***** PROVIDED DATA
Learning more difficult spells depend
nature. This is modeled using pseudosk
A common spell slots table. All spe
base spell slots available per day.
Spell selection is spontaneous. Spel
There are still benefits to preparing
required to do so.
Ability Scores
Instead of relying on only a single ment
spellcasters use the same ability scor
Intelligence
**********
Restate the whole listing exactly, leaving out nothing.

Learning more difficult spells depend
nature. This is modeled using pseudosk
A common spell slots table. All spe
base spell slots available per day.
Spell selection is spontaneous. Spel
There are still benefits to preparing
required to do so.
Ability Scores
Instead of relying on only a single ment
spellcasters use the same ability scor
Intelligence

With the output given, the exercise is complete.